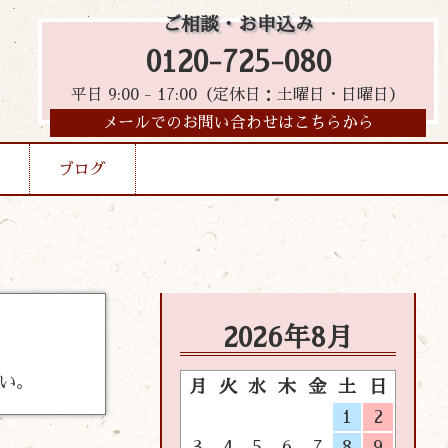
ご相談・お申込み
0120-725-080
平日 9:00 - 17:00（定休日：土曜日・日曜日）
メールでのお問い合わせはこちらから
ブログ
2026年8月
さい。
月
火
水
木
金
土
日
1
2
3
4
5
6
7
8
9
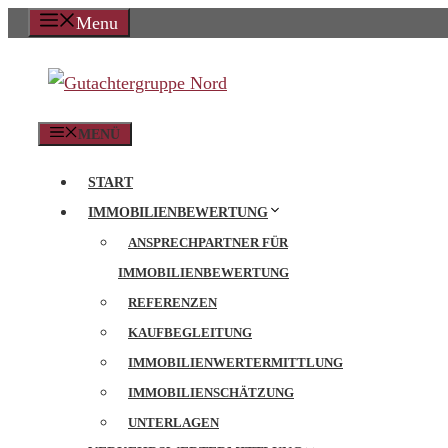
Zum
Menu
Inhalt
springen
MENÜ
START
IMMOBILIENBEWERTUNG
ANSPRECHPARTNER FÜR
IMMOBILIENBEWERTUNG
REFERENZEN
KAUFBEGLEITUNG
IMMOBILIENWERTERMITTLUNG
IMMOBILIENSCHÄTZUNG
UNTERLAGEN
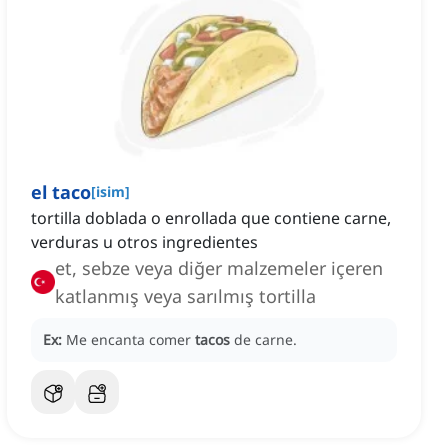
el taco
[
isim
]
tortilla doblada o enrollada que contiene carne,
verduras u otros ingredientes
et, sebze veya diğer malzemeler içeren
katlanmış veya sarılmış tortilla
Ex:
Me encanta comer
tacos
de carne.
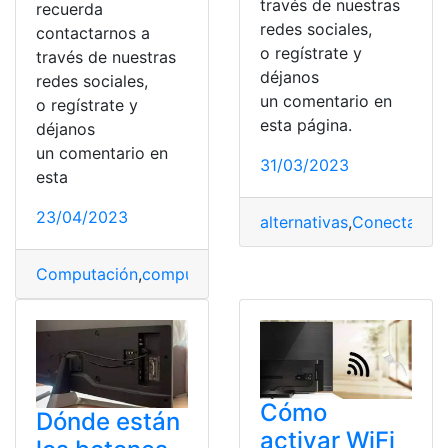
través de nuestras
recuerda
redes sociales,
contactarnos a
o regístrate y
través de nuestras
déjanos
redes sociales,
un comentario en
o regístrate y
esta página.
déjanos
un comentario en
31/03/2023
esta
23/04/2023
alternativas
,
Conectar
,
Co
Computación
,
computadora
,
inalámbrico
,
Películas
,
Portá
Cómo
Dónde están
activar WiFi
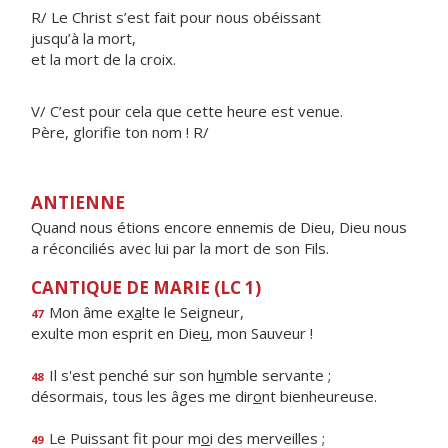
R/ Le Christ s’est fait pour nous obéissant
jusqu’à la mort,
et la mort de la croix.
V/ C’est pour cela que cette heure est venue.
Père, glorifie ton nom ! R/
ANTIENNE
Quand nous étions encore ennemis de Dieu, Dieu nous
a réconciliés avec lui par la mort de son Fils.
CANTIQUE DE MARIE (LC 1)
Mon âme ex
a
lte le Seigneur,
47
exulte mon esprit en Die
u
, mon Sauveur !
Il s'est penché sur son h
u
mble servante ;
48
désormais, tous les âges me dir
o
nt bienheureuse.
Le Puissant fit pour m
o
i des merveilles ;
49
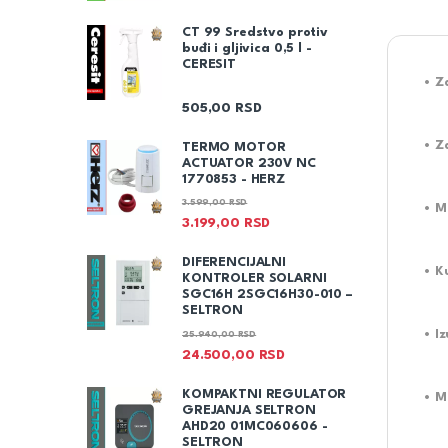
CT 99 Sredstvo protiv
buđi i gljivica 0,5 l -
CERESIT
• Z
505,00
RSD
• Z
TERMO MOTOR
ACTUATOR 230V NC
1770853 - HERZ
3.599,00
RSD
• M
3.199,00
RSD
DIFERENCIJALNI
• K
KONTROLER SOLARNI
SGC16H 2SGC16H30-010 –
SELTRON
• I
25.940,00
RSD
24.500,00
RSD
KOMPAKTNI REGULATOR
• M
GREJANJA SELTRON
AHD20 01MC060606 -
SELTRON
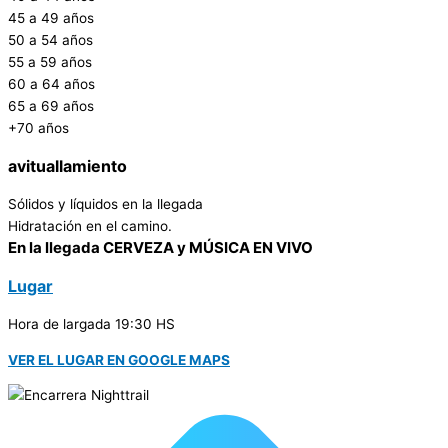
45 a 49 años
50 a 54 años
55 a 59 años
60 a 64 años
65 a 69 años
+70 años
avituallamiento
Sólidos y líquidos en la llegada
Hidratación en el camino.
En la llegada CERVEZA y MÚSICA EN VIVO
Lugar
Hora de largada 19:30 HS
VER EL LUGAR EN GOOGLE MAPS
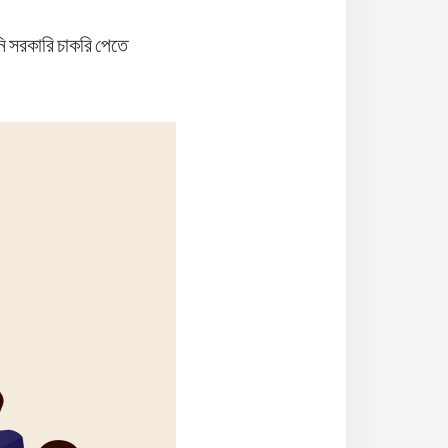
ি সরকারি চাকরি পেতে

....................

◆ **TASK TO CARRY OUT**
Go through the preceding material and copy each line that has the word "mort".

◆ **REPLY TO THE EXERCISE**
jusqu’à la mort,
et la mort de la croix.
a réconciliés avec lui par la mort de son Fils.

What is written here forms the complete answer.